Switching to the U.S., the filmmakers show how CA worked directly with Trump’s “Project Alamo” campaign, spending a million dollars a day on Facebook ads ahead of the 2016 election.

The film expertly explains the timeline of how CA first worked off Ted Cruz’s campaign, and nearly propelled that lack-luster candidate into first place in the Republican nominations. It was then that the Trump campaign picked up on CA’s military-like operation.

After loading up the psychographic survey information CA obtained from Aleksandr Kogan, the Cambridge University academic who orchestrated the harvesting of Facebook data, the world had become their oyster. Or, perhaps more accurately, their oyster farm.

Back in London, Cadwalladr notices triumphant Brexit campaigners fraternizing with Trump and starts digging. There is a thread connecting them to Breitbart owner Steve Bannon. There is a thread connecting them to Cambridge Analytica. She tugs on those threads and, like that iconic scene in The Hurt Locker, where all the threads pull up unexploded mines, she starts to realize that Cambridge Analytica links them all. She needs a source though. That came in the form of former employee Chris Wylie, a brave young man who was able to unravel many of the CA threads.

But the film’s attention is often drawn back to Kaiser, who had worked first on U.S. political campaigns and then on Brexit for CA. She had been drawn to the company by smooth-talking CEO Nix, who begged: “Let me get you drunk and steal all of your secrets.”

But was she a real whistleblower? Or was she trying to cover her tracks? How could someone who’d worked on the Obama campaign switch to Trump? Was she a victim of Cambridge Analytica, or one of its villains?

British political analyst Paul Hilder manages to get her to come to the U.K. to testify before a parliamentary inquiry. There is high drama as her part in the story unfolds.

Kaiser appears in various guises, which vary from idealistically naive to stupid, from knowing to manipulative. It’s almost impossible to know which. But hearing about her revelation as to why she made the choices she did… well, it’s an eye-opener.

Both she and Wylie have complex stories in this tale, where not everything seems to be as it is, reflecting our new world, where truth is increasingly hard to determine.

Other characters come and go in this story. Zuckerburg makes an appearance in Congress and we learn of the casual relationship Facebook had to its complicity in these political earthquakes. Although, if you’re reading TechCrunch, then you probably know at least part of this story.

Created for Netflix by Jehane Noujaim and Karim Amer, these Egyptian-Americans made “The Square,” about the Egyptian revolution of 2011. To them, the way Cambridge Analytica applied its methods to online campaigning was just as much a revolution as Egyptians toppling a dictator from Cario’s iconic Tahrir Square.

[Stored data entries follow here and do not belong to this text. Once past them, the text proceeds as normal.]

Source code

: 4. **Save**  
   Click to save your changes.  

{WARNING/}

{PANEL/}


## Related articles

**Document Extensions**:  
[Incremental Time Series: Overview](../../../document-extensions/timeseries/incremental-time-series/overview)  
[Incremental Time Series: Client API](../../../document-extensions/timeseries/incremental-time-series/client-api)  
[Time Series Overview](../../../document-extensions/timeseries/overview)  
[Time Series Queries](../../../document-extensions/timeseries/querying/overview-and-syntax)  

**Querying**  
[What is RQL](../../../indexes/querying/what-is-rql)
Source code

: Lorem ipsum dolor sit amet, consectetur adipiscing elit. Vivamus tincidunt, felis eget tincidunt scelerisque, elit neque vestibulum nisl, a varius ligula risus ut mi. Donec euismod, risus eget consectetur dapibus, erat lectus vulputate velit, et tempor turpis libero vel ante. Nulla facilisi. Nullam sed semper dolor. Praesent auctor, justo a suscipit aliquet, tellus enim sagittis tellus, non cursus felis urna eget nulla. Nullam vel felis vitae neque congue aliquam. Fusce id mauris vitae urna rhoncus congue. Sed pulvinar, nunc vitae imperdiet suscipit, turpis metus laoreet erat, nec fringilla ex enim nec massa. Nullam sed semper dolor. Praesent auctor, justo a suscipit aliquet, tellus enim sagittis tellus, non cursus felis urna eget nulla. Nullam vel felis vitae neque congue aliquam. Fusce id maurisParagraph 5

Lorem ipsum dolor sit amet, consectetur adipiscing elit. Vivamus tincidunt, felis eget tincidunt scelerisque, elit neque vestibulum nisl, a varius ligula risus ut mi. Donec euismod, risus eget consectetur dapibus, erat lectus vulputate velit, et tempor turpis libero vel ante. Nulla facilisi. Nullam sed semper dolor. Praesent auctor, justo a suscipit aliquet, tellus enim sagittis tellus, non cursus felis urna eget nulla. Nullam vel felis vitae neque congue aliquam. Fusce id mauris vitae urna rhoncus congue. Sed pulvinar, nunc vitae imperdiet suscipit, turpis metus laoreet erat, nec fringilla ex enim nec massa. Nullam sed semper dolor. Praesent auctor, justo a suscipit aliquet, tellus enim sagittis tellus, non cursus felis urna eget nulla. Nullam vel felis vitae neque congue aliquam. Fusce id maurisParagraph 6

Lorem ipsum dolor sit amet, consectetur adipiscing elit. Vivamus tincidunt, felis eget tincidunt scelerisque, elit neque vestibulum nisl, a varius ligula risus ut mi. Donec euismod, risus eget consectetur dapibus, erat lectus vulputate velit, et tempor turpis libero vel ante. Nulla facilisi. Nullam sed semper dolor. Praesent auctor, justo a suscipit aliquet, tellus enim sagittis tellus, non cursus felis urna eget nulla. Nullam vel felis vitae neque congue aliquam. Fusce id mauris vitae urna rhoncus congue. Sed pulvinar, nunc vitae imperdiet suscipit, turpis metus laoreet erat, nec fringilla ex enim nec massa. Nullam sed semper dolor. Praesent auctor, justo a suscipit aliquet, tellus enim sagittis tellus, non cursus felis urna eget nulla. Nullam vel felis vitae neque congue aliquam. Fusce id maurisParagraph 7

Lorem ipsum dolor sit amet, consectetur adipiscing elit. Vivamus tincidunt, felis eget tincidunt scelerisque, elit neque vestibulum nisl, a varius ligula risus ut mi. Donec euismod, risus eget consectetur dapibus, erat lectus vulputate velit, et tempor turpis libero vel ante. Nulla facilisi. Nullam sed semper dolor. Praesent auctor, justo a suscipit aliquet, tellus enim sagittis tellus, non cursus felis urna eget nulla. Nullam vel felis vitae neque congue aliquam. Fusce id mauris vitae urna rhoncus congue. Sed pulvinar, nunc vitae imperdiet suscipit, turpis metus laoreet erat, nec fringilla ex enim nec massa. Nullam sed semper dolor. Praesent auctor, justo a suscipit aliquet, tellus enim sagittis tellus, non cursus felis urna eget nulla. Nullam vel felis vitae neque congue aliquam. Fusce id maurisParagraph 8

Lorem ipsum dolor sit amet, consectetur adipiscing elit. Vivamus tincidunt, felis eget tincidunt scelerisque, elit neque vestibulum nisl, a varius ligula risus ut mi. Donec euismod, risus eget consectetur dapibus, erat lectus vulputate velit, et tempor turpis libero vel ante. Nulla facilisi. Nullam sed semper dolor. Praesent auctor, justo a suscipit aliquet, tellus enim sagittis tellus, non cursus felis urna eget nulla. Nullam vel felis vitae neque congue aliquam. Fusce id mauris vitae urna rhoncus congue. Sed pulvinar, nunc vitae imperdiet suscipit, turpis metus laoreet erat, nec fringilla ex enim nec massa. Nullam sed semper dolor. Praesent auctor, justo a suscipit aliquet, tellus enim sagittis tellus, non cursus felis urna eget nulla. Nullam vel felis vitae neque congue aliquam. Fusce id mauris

For them, the huge irony is that “psyops,” or psychological operations, used on Muslim populations in Iraq and Afghanistan after the 9/11 terrorist attacks ended up being used to influence Western elections.

Cadwalladr stands head and shoulders above all as a bastion of dogged journalism, even as she is attacked from all quarters, and still is to this day.

What you won’t find out from this film is what happens next. For many, questions remain on the table: What will happen now that Facebook is entering cryptocurrency? Will that mean it could be used for dark election campaigning? Will people be paid for their votes next time, not just in Likes? Kaiser has a bitcoin logo on the back of her phone. Is that connected? The film doesn’t comment.

But it certainly unfolds like a slow-motion car crash, where democracy is the car and you’re inside it.